In [1]:
%matplotlib inline
%load_ext autoreload
%autoreload 2
%config InlineBackend.figure_format = 'retina'

In [2]:
import jax
import jax.numpy as jnp
import haiku as hk
from flax import linen as nn

import gymnax
from gymnax.rollouts import BaseWrapper

# 2D State Space, 3D Obs Space, 1D Action Space [Continuous - Torque]
rng, reset, step, env_params = gymnax.make("Pendulum-v0")

max_steps_in_episode = 200
parallel_episodes = 10

rng, rng_net, rng_episode = jax.random.split(rng, 3)
rng_batch = jax.random.split(rng, parallel_episodes)



# Simple Plain JAX MLP Policy

In [None]:
def init_policy_mlp(rng_input, sizes, scale=1e-2):
    """ Initialize the weights of all layers of a relu + linear layer """
    # Initialize a single layer with Gaussian weights - helper function
    def initialize_layer(m, n, key, scale):
        w_key, b_key = jax.random.split(key)
        return (scale * jax.random.normal(w_key, (n, m)),
                scale * jax.random.normal(b_key, (n,)))

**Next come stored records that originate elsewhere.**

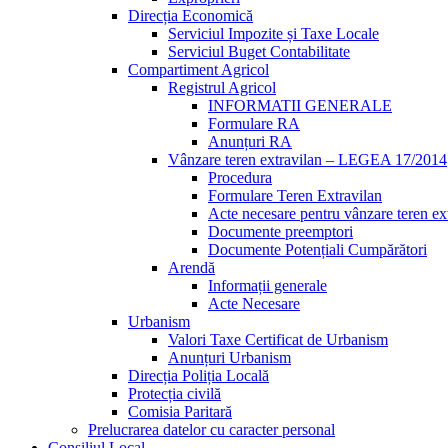
Direcția Economică
Serviciul Impozite și Taxe Locale
Serviciul Buget Contabilitate
Compartiment Agricol
Registrul Agricol
INFORMATII GENERALE
Formulare RA
Anunțuri RA
Vânzare teren extravilan – LEGEA 17/2014
Procedura
Formulare Teren Extravilan
Acte necesare pentru vânzare teren ex
Documente preemptori
Documente Potențiali Cumpărători
Arendă
Informații generale
Acte Necesare
Urbanism
Valori Taxe Certificat de Urbanism
Anunțuri Urbanism
Direcția Poliția Locală
Protecția civilă
Comisia Paritară
Prelucrarea datelor cu caracter personal
Consiliul Local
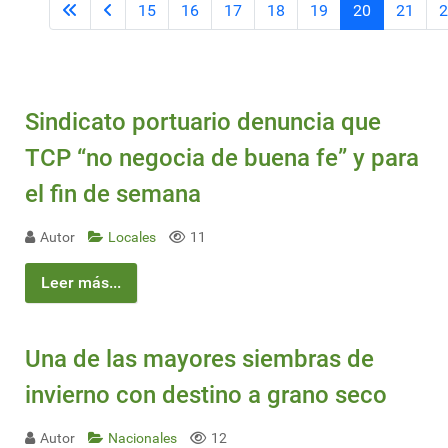
15
16
17
18
19
20
21
2
Sindicato portuario denuncia que
TCP “no negocia de buena fe” y para
el fin de semana
Autor
Locales
11
Leer más...
Una de las mayores siembras de
invierno con destino a grano seco
Autor
Nacionales
12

    keys = jax.random.split(rng_input, len(sizes)+1)
    W1, b1 = initialize_layer(sizes[0], sizes[1],
                              keys[0], scale)
    W2, b2 = initialize_layer(sizes[1], sizes[2],
                              keys[1], scale)
    params = {"W1": W1, "b1": b1, "W2": W2, "b2": b2}
    return params


def ffw_policy(params, obs):
    """ Compute forward pass and return action from deterministic policy """
    def relu_layer(W, b, x):
        """ Simple ReLu layer for single sample """
        return jnp.maximum(0, (jnp.dot(W, x) + b))
    # Simple single hidden layer MLP: Obs -> Hidden -> Action
    activations = relu_layer(params["W1"], params["b1"], obs)
    mean_policy = jnp.dot(params["W2"], activations) + params["b2"]
    return mean_policy

policy_params = init_policy_mlp(rng_net, sizes=[3, 16, 1])

In [None]:
collector = BaseWrapper(ffw_policy, step, reset,
                        env_params, max_steps_in_episode)

trace, reward = collector.episode_rollout(rng_episode, policy_params)
traces, rewards = collector.batch_rollout(rng_batch, policy_params)

# Haiku MLP Policy

In [None]:
def policy_fct(x):
    """ Standard MLP policy network."""
    mlp = hk.Sequential([
      hk.Flatten(),
      hk.Linear(16), jax.nn.relu,
      hk.Linear(1),
    ])
    return mlp(x)


ffw_policy = hk.without_apply_rng(hk.transform(policy_fct))
obs, state = reset(rng_net, env_params)
policy_params = ffw_policy.init(rng_net, obs)

In [None]:
collector = BaseWrapper(ffw_policy.apply, step, reset,
                        env_params, max_steps_in_episode)

trace, reward = collector.episode_rollout(rng_episode, policy_params)
traces, rewards = collector.batch_rollout(rng_batch, policy_params)

# Flax MLP Policy

In [None]:
class PolicyMLP(nn.Module):
    @nn.compact
    def __call__(self, x):
        x = nn.Dense(16, name='fc1')(x)
        x = nn.relu(x)
        action = nn.Dense(1, name='fc2')(x)
        return action

obs, state = reset(rng_net, env_params)
policy_params = PolicyMLP().init(rng_net, obs)

In [None]:
collector = BaseWrapper(PolicyMLP().apply, step, reset,
                        env_params, max_steps_in_episode)

trace, reward = collector.episode_rollout(rng_episode, policy_params)
traces, rewards = collector.batch_rollout(rng_batch, policy_params)

In [None]:
rewards